Between 1953 and 1962 the eminent anthropologist Gregory Bateson and his research team, John Weakland, Jay Haley, Don D. Jackson, and William Fry, conducted one of the most important and influential series of research projects ever in the behavioral sciences. Using Russell and Whitehead's theory of logical types as a conceptual framework, the focus of inquiry was on the nature of communications processes, context, and paradox.
The first synthesis of the research Bateson and his team was the landmark article "Toward a theory of schizophrenia," published in 1956. During the ten years this group worked together they produced more than 70 articles and book chapters. This ground breaking research set forth a revolutionary approach to understanding human behavior, and in doing so laid the foundation upon which communication (i.e. interactional) theory, and a major part of the field of marriage and family therapy, and brief therapy are based.

## DESCRIPTION OF THE TASK
Copy out the full passage on Gregory Bateson's research team word for word. The data items that follow have no part in this exercise.

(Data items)
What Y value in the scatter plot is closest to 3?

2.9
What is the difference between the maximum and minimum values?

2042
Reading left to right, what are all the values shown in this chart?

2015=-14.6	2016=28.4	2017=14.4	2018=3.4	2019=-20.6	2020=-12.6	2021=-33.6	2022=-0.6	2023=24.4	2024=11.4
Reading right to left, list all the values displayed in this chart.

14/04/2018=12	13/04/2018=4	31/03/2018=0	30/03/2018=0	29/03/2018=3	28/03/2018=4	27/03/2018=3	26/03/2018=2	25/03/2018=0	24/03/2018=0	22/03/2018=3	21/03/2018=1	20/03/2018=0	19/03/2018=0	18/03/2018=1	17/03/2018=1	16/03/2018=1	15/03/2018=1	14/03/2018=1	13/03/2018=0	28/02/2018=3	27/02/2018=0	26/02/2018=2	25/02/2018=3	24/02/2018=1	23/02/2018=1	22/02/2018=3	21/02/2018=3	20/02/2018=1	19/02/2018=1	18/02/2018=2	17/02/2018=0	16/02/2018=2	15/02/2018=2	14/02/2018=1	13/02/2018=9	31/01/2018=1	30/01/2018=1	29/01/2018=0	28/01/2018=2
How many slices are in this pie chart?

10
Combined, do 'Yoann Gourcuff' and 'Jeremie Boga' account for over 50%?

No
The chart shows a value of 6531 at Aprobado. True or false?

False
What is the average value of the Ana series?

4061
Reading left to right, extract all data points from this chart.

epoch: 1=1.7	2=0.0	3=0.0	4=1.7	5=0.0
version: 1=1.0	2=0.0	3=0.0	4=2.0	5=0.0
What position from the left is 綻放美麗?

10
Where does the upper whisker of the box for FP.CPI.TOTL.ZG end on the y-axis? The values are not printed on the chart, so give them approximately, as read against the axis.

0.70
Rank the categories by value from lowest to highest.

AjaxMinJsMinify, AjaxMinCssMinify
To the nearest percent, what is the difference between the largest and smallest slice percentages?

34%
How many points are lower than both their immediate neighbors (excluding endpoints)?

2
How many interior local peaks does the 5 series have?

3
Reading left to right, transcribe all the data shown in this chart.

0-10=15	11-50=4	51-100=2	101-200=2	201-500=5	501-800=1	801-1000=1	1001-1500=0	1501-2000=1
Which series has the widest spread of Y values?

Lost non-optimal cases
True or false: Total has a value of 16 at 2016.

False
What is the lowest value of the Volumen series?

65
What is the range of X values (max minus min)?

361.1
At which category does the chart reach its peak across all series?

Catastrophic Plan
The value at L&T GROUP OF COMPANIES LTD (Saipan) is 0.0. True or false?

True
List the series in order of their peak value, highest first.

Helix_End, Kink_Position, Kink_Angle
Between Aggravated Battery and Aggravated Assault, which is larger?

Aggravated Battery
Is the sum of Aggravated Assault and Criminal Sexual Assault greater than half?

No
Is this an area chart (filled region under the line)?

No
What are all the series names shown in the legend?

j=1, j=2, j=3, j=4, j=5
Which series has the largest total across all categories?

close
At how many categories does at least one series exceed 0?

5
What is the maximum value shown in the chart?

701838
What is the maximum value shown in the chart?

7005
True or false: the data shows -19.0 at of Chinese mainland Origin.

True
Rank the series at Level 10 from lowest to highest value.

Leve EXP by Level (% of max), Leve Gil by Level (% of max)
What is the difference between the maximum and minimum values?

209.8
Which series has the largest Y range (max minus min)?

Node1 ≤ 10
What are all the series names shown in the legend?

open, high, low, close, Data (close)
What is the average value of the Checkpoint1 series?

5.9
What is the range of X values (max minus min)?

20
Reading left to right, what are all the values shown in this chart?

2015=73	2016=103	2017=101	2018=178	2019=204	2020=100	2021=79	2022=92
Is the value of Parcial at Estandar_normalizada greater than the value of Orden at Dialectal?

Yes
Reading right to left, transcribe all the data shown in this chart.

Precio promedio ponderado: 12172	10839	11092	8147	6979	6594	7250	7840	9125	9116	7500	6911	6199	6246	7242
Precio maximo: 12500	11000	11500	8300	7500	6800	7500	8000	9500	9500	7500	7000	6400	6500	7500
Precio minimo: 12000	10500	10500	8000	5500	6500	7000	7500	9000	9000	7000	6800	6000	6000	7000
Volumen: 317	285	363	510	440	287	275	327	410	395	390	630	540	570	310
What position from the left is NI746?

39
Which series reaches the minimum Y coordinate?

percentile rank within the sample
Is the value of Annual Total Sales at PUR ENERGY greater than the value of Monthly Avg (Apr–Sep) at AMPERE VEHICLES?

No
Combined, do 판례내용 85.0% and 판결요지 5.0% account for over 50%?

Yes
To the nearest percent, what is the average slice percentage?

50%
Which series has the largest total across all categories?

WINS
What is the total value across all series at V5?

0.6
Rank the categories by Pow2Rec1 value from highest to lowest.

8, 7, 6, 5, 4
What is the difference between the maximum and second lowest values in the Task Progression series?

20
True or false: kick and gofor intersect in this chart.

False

## ANSWER SPACE
Between 1953 and 1962 the eminent anthropologist Gregory Bateson and his research team, John Weakland, Jay Haley, Don D. Jackson, and William Fry, conducted one of the most important and influential series of research projects ever in the behavioral sciences. Using Russell and Whitehead's theory of logical types as a conceptual framework, the focus of inquiry was on the nature of communications processes, context, and paradox.
The first synthesis of the research Bateson and his team was the landmark article "Toward a theory of schizophrenia," published in 1956. During the ten years this group worked together they produced more than 70 articles and book chapters. This ground breaking research set forth a revolutionary approach to understanding human behavior, and in doing so laid the foundation upon which communication (i.e. interactional) theory, and a major part of the field of marriage and family therapy, and brief therapy are based.